Uma economia assente na produção
agrária parece poder explicar-se com a incapacidade de concorrer, em
qualidade e preços, com a Inglaterra e os países da Europa do noroeste. Os
seus produtos industriais invadiam o mercado nacional e daí a necessidade de
fomentar a agropecuária. E por falta de dinamismo económico interno, por
falta de uma expansão da produção nacional, desenvolve-se, assim, uma grande
dependência do mercado externo, cuja evolução se reflete na vida económica e
financeira nacional, conduzindo, por vezes, a situações de crise.

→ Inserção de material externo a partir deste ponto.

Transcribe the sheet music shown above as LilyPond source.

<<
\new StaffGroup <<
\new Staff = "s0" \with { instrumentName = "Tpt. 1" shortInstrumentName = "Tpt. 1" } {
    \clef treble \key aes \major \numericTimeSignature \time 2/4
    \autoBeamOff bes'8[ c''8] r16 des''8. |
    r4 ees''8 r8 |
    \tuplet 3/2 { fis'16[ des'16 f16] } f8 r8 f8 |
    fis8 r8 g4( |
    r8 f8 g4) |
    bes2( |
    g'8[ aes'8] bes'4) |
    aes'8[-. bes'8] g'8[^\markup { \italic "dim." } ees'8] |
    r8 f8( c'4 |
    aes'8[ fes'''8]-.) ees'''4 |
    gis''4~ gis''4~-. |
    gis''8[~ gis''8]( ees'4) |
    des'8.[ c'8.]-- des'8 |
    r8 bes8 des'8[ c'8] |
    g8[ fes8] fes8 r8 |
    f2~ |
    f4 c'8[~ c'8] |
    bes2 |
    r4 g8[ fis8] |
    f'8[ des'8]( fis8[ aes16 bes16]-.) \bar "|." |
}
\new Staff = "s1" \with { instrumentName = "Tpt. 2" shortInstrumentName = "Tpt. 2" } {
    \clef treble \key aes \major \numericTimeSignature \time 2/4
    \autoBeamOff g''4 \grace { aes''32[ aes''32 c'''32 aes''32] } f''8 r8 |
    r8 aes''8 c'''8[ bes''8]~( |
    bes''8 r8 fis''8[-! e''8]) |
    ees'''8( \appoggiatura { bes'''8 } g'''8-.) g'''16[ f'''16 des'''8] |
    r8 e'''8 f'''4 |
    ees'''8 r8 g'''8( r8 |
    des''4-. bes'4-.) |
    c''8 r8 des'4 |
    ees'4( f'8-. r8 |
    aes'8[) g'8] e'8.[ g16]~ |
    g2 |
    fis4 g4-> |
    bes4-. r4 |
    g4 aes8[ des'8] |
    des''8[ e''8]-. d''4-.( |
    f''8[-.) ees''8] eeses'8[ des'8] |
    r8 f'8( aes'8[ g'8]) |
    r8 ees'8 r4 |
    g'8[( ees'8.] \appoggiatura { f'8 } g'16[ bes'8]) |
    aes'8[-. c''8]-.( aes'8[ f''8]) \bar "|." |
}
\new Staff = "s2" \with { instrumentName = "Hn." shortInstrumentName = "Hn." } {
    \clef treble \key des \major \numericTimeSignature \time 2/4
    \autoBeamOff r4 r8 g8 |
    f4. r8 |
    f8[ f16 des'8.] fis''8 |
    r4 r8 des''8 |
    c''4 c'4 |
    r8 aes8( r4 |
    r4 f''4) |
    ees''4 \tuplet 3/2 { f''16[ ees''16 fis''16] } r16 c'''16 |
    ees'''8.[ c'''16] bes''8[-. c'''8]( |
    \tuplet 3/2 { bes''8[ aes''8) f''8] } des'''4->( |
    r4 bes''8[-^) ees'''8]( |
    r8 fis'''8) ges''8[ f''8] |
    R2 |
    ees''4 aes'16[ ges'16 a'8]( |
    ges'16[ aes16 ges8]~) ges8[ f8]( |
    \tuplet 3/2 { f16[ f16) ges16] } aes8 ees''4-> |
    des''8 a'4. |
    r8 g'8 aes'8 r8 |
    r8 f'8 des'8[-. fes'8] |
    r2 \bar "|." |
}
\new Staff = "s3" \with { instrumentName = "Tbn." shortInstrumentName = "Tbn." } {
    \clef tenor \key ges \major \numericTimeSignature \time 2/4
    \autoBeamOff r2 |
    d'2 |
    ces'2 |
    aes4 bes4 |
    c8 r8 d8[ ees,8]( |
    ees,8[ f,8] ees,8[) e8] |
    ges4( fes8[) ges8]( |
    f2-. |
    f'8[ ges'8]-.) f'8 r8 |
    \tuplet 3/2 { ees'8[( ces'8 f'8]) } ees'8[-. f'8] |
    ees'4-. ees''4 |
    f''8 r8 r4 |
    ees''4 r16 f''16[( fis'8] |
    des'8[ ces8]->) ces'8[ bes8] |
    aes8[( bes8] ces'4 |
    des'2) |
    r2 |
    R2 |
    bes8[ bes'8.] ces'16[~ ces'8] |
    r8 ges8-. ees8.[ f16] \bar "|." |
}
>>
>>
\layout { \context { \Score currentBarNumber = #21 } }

Em 1872, sob a influência da
Comuna de Paris, da Internacional irrompe o movimento operário. A criação do
Partido Socialista (1875), as associações de classe e o aparecimento de uma
imprensa operária e socialista, parecem mostrar uma estruturação do movimento
operário, embora lenta e difícil. O proletariado industrial, sem grande
significação social e política, cresceu lentamente, nunca atingindo, contudo,
o carácter predominante numa sociedade essencialmente rural.
Em 1873, surge um novo partido, o
Partido Republicano e, pouco depois, em 1875, o Partido Socialista.
Em 1890, em consequência da
questão do «Mapa Cor-de-Rosa», a Inglaterra impõe um Ultimato ‑ facto este
que fomentou a oposição republicana e conduziu à revolta do Porto, fracassada,
em Janeiro de 1891.
Em síntese, poder-se-á falar num
subdesenvolvimento de Portugal na época contemporânea, resultante dos
seguintes fatores:
-
dependência em relação a outros países mais desenvolvidos e às colónias;
-
organização empresarial de fraco nível;
-
política tributária deficiente e elitista;
-
certa incapacidade de desenvolvimento industrial e agrícola;
-
limitada capacidade de aplicação de novidades técnicas;
-
distribuição injusta de terras;
-
circulação interna limitada;
-
fraco poder de consumo;
-
forte setor terciário parasitário;
-
predomínio da agricultura;
-
distribuição desequilibrada da população pelo País;
-
pouco desenvolvimento urbano;
-
índices elevados de emigração e analfabetismo;
-
grande taxa de mortalidade infantil;
-
alimentação deficiente das classes pobres;
-
generalizada falta de consciência política;
-
ação repressiva das autoridades.
Bibliografia:
O Pensamento de Antero de Quental,
Manuel Tavares e Mário Ferro, Editorial Presença.
História da Literatura Portuguesa, A. J. Saraiva e Óscar Lopes,
Porto Editora.
|
[1]
Concentração vertical quando, por
exemplo, uma mesma empresa domina as operações que transformam o minério de
ferro em barco a vapor;
horizontal quando, por exemplo, o produtor de açúcar
domina o mercado de todo um país: capitalismo monopolista.